I was suprised to discover that recent publications on dinosaurs are dominated 
by theropod-related topics.  I thought about these numbers, and came up with a 
few ideas that could explain the results.

        *"Preservational Bias" - This university doesn't get every paleontology 
related journal, so the actual coverage for ornithischian groups may be larger 
than indicated.

        *Timescale - Theropods were around for roughly the entire Mesozoic, so 
this longer "group lifetime" may give more topics for study.  Also, the length 
of time allows for a greater diversification of forms, lifestyles, and habits.

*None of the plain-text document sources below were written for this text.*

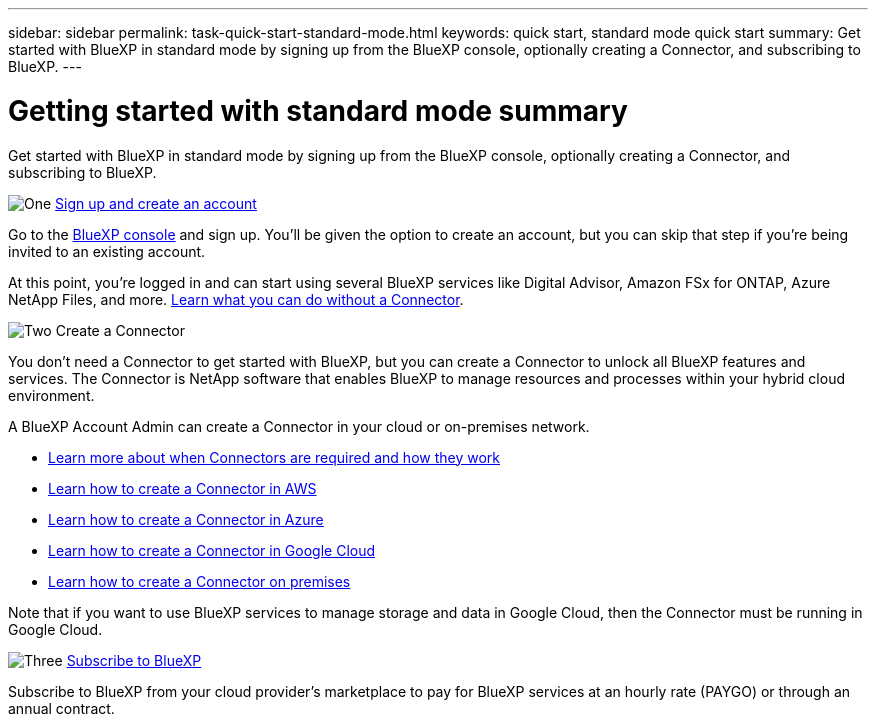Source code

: ---
sidebar: sidebar
permalink: task-quick-start-standard-mode.html
keywords: quick start, standard mode quick start
summary: Get started with BlueXP in standard mode by signing up from the BlueXP console, optionally creating a Connector, and subscribing to BlueXP.
---

= Getting started with standard mode summary
:hardbreaks:
:nofooter:
:icons: font
:linkattrs:
:imagesdir: ./media/

[.lead]
Get started with BlueXP in standard mode by signing up from the BlueXP console, optionally creating a Connector, and subscribing to BlueXP.

.image:https://raw.githubusercontent.com/NetAppDocs/common/main/media/number-1.png[One] link:task-sign-up-saas.html[Sign up and create an account]

[role="quick-margin-para"]
Go to the https://console.bluexp.netapp.com[BlueXP console^] and sign up. You'll be given the option to create an account, but you can skip that step if you're being invited to an existing account.

[role="quick-margin-para"]
At this point, you're logged in and can start using several BlueXP services like Digital Advisor, Amazon FSx for ONTAP, Azure NetApp Files, and more. link:concept-connectors.html[Learn what you can do without a Connector].

.image:https://raw.githubusercontent.com/NetAppDocs/common/main/media/number-2.png[Two] Create a Connector

[role="quick-margin-para"]
You don't need a Connector to get started with BlueXP, but you can create a Connector to unlock all BlueXP features and services. The Connector is NetApp software that enables BlueXP to manage resources and processes within your hybrid cloud environment.

[role="quick-margin-para"]
A BlueXP Account Admin can create a Connector in your cloud or on-premises network.

[role="quick-margin-list"]
* link:concept-connectors.html[Learn more about when Connectors are required and how they work]
* link:task-quick-start-connector-aws.html[Learn how to create a Connector in AWS]
* link:task-quick-start-connector-azure.html[Learn how to create a Connector in Azure]
* link:task-quick-start-connector-google.html[Learn how to create a Connector in Google Cloud]
* link:task-quick-start-connector-on-prem.html[Learn how to create a Connector on premises]

[role="quick-margin-para"]
Note that if you want to use BlueXP services to manage storage and data in Google Cloud, then the Connector must be running in Google Cloud.

.image:https://raw.githubusercontent.com/NetAppDocs/common/main/media/number-3.png[Three] link:task-subscribe-standard-mode.html[Subscribe to BlueXP]

[role="quick-margin-para"]
Subscribe to BlueXP from your cloud provider's marketplace to pay for BlueXP services at an hourly rate (PAYGO) or through an annual contract.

        *Only Group With Descendants - Feduccia's book aside, the bird-dino 
link is strong.  This gives theropods a seductive nature, because we can take 
modern birds, and try to extrapolate back to the Mesozoic.  From this, many 
authors try to deduce the Mesozoic ecosystem (I won't try to debate whether 
these attempts are successfull or not).

        *Thrill of the Hunt (also applies to nature documentaries) - We tend to 
see herbivore existance as one long buffet, broken up by moments of terror when 
the predators decide it's time for lunch.  As a result, we tend to see predator 
lifestyle as more interesting.  It could also relate to our semi-predaceous 
roots.

        *Morbid Facination - Since we humans were once prey ourselves, we tend 
to admire those animals that could find us appetizing.  This facination also 
shows why theropods (or theropod mutations) tend to be a favorite subject for 
monster movies; Gwangi, Gorgo, and Godzilla.

Granted, this post has been more philosophical than scientific, but I found it 
amazing that theropods get the most "air time."  I would be interested in 
hearing anyone else's interpretation of these results.

Rob Meyerson
Orphan Vertebrate Paleontologist
***
"May God stand between you and harm in all the empty places you must walk."